New York’s second-largest medical malpractice insurer is more than $43 million in the hole, according to new regulatory filings, but state regulators are legally forbidden from initiating the process to liquidate or otherwise overhaul the company.
The March 31 quarterly financial statement for Long Island-based Physicians’ Reciprocal Insurers (PRI) shows a negative surplus of more than $43 million. PRI insures roughly 25 percent of doctors in New York.
A negative surplus means the company could be without cash to pay medical malpractice claims, although there is no indication that has happened.
“It is without question that the policyholders of PRI are secure in their insurance,” said Anthony Bonomo, chief executive officer of PRI. “Simply stated, PRI has and continues to pay all claims and is in a position to satisfy all of its obligations to its policyholders on the strength of its cash flow.”
Bonomo says the negative surplus shown in the documents required by state regulators fails to take into account cash flow analysis and claims reserve analysis.
“PRI and others have been supporting legislation in Albany to change the way in which medical malpractice insurers’ financial strength is measured… if Albany acts this year on this reform, there will not be the opportunity for such misleading reporting in the future.”
New York’s medical malpractice insurance market is dominated by two companies: PRI and Medical Liability Mutual Insurance Co. (MLMI), which insures roughly two-thirds of the state’s physicians. By contrast, MLMI had a surplus of more than $287 million at the end of 2008.
Insuring doctors has been a legal and political minefield in New York over the last several years. Two year ago, the state froze premium just after companies were granted a 14 percent premium increase. In August, Gov. David Paterson again froze rates for a year.

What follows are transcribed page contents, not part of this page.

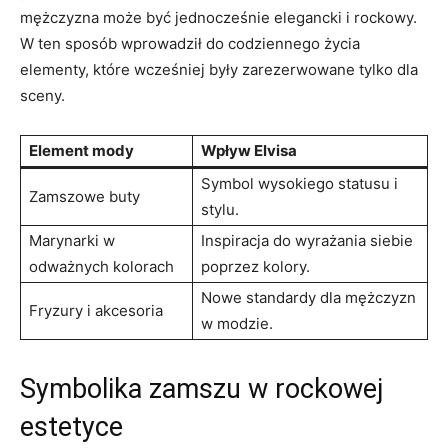
mężczyzna może być jednocześnie elegancki i rockowy.
W ten sposób wprowadził do codziennego życia
elementy, które wcześniej były zarezerwowane tylko dla
sceny.
Element mody
Wpływ Elvisa
Symbol wysokiego statusu i
Zamszowe buty
stylu.
Marynarki w
Inspiracja do wyrażania siebie
odważnych kolorach
poprzez kolory.
Nowe standardy dla mężczyzn
Fryzury i akcesoria
w modzie.
Symbolika zamszu w rockowej
estetyce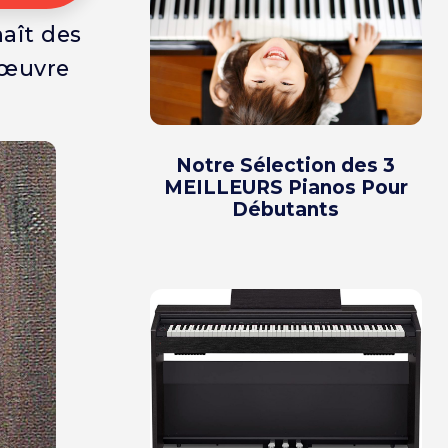
aît des
’œuvre
Notre Sélection des 3
MEILLEURS Pianos Pour
Débutants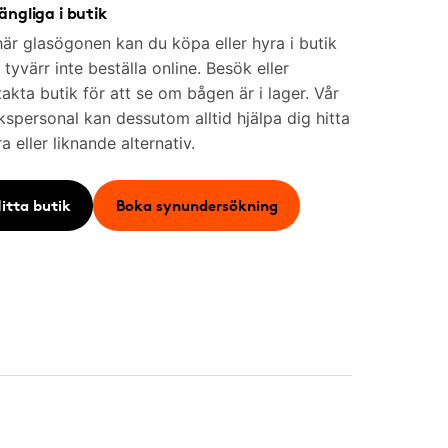
gängliga i butik
är glasögonen kan du köpa eller hyra i butik
tyvärr inte beställa online. Besök eller
akta butik för att se om bågen är i lager. Vår
kspersonal kan dessutom alltid hjälpa dig hitta
a eller liknande alternativ.
itta butik
Boka synundersökning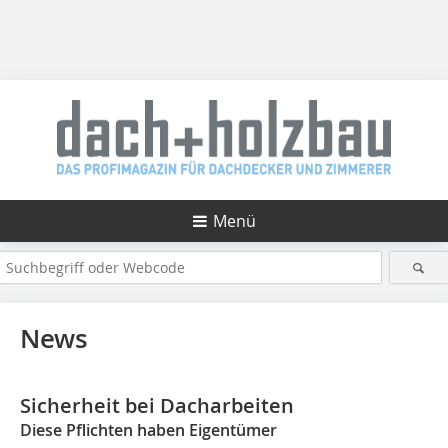
Menü
News
Sicherheit bei Dacharbeiten
Diese Pflichten haben Eigentümer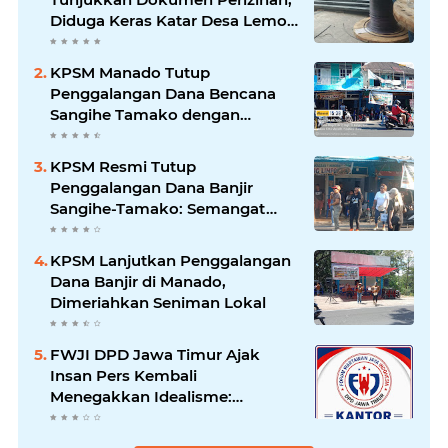
Diduga Keras Katar Desa Lemo
Disebut Handle Kordinasi
KPSM Manado Tutup
Penggalangan Dana Bencana
Sangihe Tamako dengan
Semangat Tinggi, Dihadiri
Banyak Seniman Ibu Kota
KPSM Resmi Tutup
Penggalangan Dana Banjir
Sangihe-Tamako: Semangat
Kebersamaan & Solidaritas
Tetap Terjaga
KPSM Lanjutkan Penggalangan
Dana Banjir di Manado,
Dimeriahkan Seniman Lokal
FWJI DPD Jawa Timur Ajak
Insan Pers Kembali
Menegakkan Idealisme:
"Menjadi Penulis Bukan
Mengkhotbahkan Kebenaran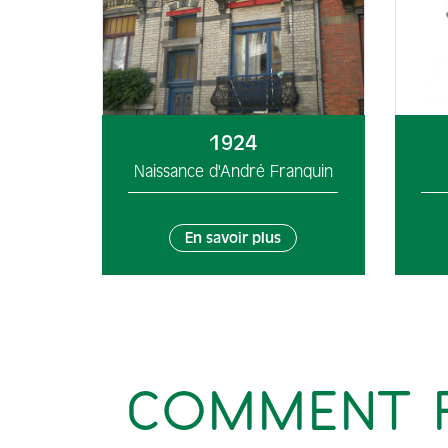
1924
Naissance d'André Franquin
En savoir plus
COMMENT F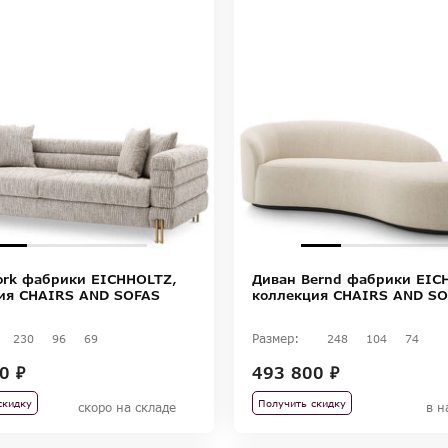
ork фабрики EICHHOLTZ,
Диван Bernd фабрики EIC
ия CHAIRS AND SOFAS
коллекция CHAIRS AND S
Размер:
230
96
69
248
104
74
0 ₽
493 800 ₽
скидку
Получить скидку
скоро на складе
в н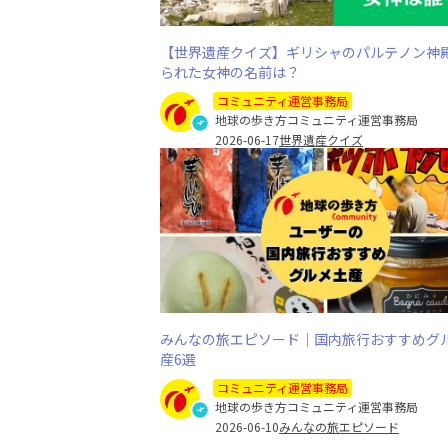
【世界遺産クイズ】ギリシャのパルテノン神
られた女神の名前は？
コミュニティ運営事務局
地球の歩き方コミュニティ運営事務局
2026-06-17
世界遺産クイズ
みんなの旅エピソード｜国内旅行おすすめグ
産6選
コミュニティ運営事務局
地球の歩き方コミュニティ運営事務局
2026-06-10
みんなの旅エピソード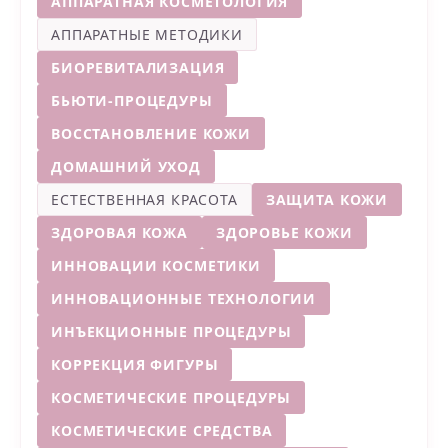
АППАРАТНАЯ КОСМЕТОЛОГИЯ
АППАРАТНЫЕ МЕТОДИКИ
БИОРЕВИТАЛИЗАЦИЯ
БЬЮТИ-ПРОЦЕДУРЫ
ВОССТАНОВЛЕНИЕ КОЖИ
ДОМАШНИЙ УХОД
ЕСТЕСТВЕННАЯ КРАСОТА
ЗАЩИТА КОЖИ
ЗДОРОВАЯ КОЖА
ЗДОРОВЬЕ КОЖИ
ИННОВАЦИИ КОСМЕТИКИ
ИННОВАЦИОННЫЕ ТЕХНОЛОГИИ
ИНЪЕКЦИОННЫЕ ПРОЦЕДУРЫ
КОРРЕКЦИЯ ФИГУРЫ
КОСМЕТИЧЕСКИЕ ПРОЦЕДУРЫ
КОСМЕТИЧЕСКИЕ СРЕДСТВА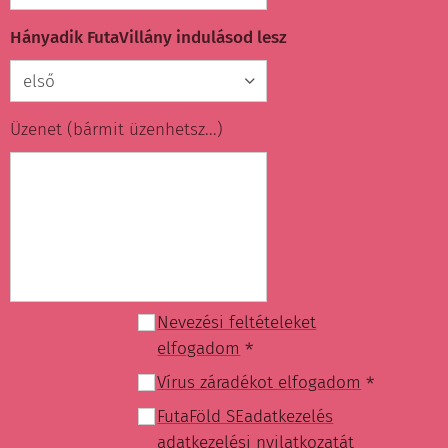
Hányadik FutaVillány indulásod lesz
Üzenet (bármit üzenhetsz...)
Nevezési feltételeket
elfogadom
Vírus záradékot elfogadom
FutaFöld SEadatkezelés
adatkezelési nyilatkozatát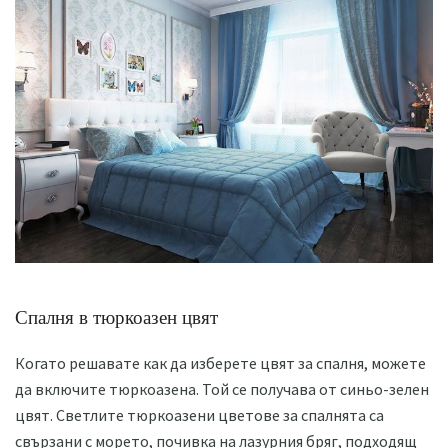
Спалня в тюркоазен цвят
Когато решавате как да изберете цвят за спалня, можете
да включите тюркоазена. Той се получава от синьо-зелен
цвят. Светлите тюркоазени цветове за спалнята са
свързани с морето, почивка на лазурния бряг, подходящ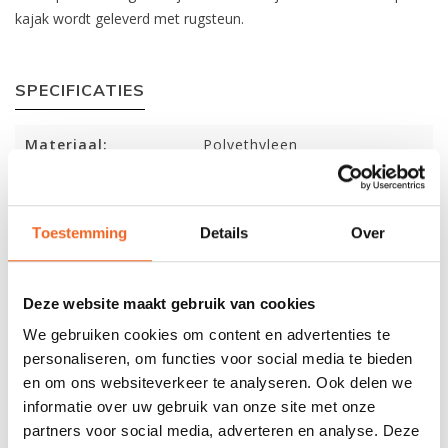
kajak wordt geleverd met rugsteun.
SPECIFICATIES
Materiaal:
Polyethyleen
Lengte:
249 cm
Breedte:
76 cm
Toestemming
Details
Over
Gewicht:
16 kg
Deze website maakt gebruik van cookies
Capaciteit:
100 kg
We gebruiken cookies om content en advertenties te
personaliseren, om functies voor social media te bieden
REVIEWS
en om ons websiteverkeer te analyseren. Ook delen we
informatie over uw gebruik van onze site met onze
partners voor social media, adverteren en analyse. Deze
Nog niet gewaardeerd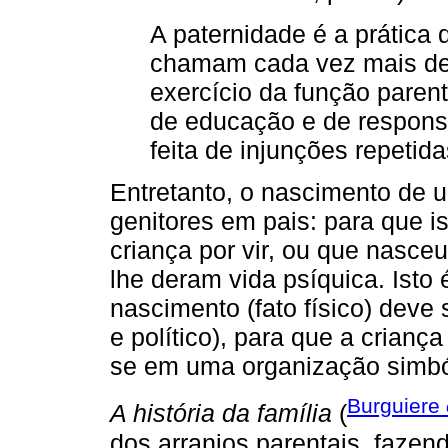
A paternidade é a prática 
chamam cada vez mais de 
exercício da função parent
de educação e de responsa
feita de injunções repetid
Entretanto, o nascimento de 
genitores em pais: para que i
criança por vir, ou que nasce
lhe deram vida psíquica. Isto 
nascimento (fato físico) deve s
e político), para que a criança
se em uma organização simbóli
Burguiere
A história da família
(
dos arranjos parentais, fazend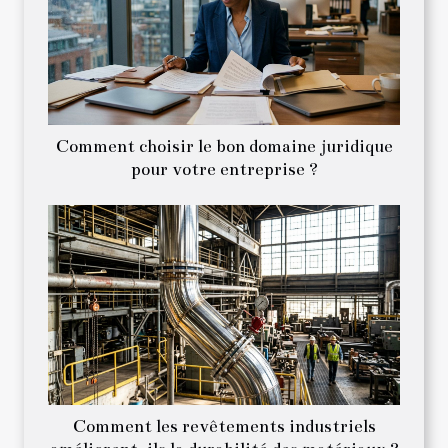
Comment choisir le bon domaine juridique
pour votre entreprise ?
Comment les revêtements industriels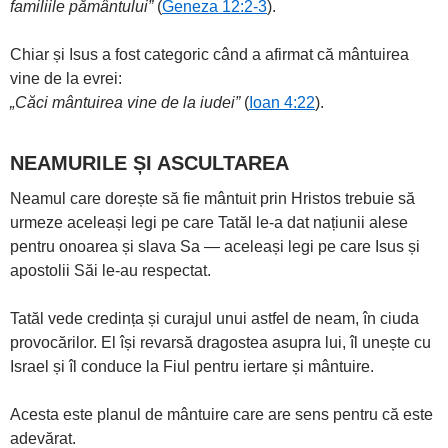
familiile pământului”
(
Geneza 12:2-3
).
Chiar și Isus a fost categoric când a afirmat că mântuirea
vine de la evrei:
„Căci mântuirea vine de la iudei”
(
Ioan 4:22
).
NEAMURILE ȘI ASCULTAREA
Neamul care dorește să fie mântuit prin Hristos trebuie să
urmeze aceleași legi pe care Tatăl le-a dat națiunii alese
pentru onoarea și slava Sa — aceleași legi pe care Isus și
apostolii Săi le-au respectat.
Tatăl vede credința și curajul unui astfel de neam, în ciuda
provocărilor. El își revarsă dragostea asupra lui, îl unește cu
Israel și îl conduce la Fiul pentru iertare și mântuire.
Acesta este planul de mântuire care are sens pentru că este
adevărat.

In 2007, the state assembled a task force of doctors, policymakers and insurance experts to find ways to reduce the cost-burden on doctors, many of whom cite the high cost of medical malpractice insurance a key reason for leaving the state to practice elsewhere. Many were critical of the group, particularly of its plan to create an indemnity pool for health care providers.
Despite PRI’s negative surplus, the New York State Insurance Department is forbidden by law from putting any medical malpractice insurer in the state into liquidation or using some other form of receivership in an attempt to correct a company’s financial standing.
The New York Insurance Department declined to comment on the situation. A spokesman for PRI was not immediately available.
“Fortunately, PRI is an admitted carrier in New York, so the state guaranty fund will cover (some) unpaid losses,” said Tim Dodge of the Independent Insurance Agents and Brokers of New York. “This coverage should reduce the probability that brokers who placed risks with PRI will become targets of lawsuits.”
However, Dodge said, if PRI ceased writing business in the state for any reason, it would “leave brokers scrambling for markets to replace it, and that may be a tall order.”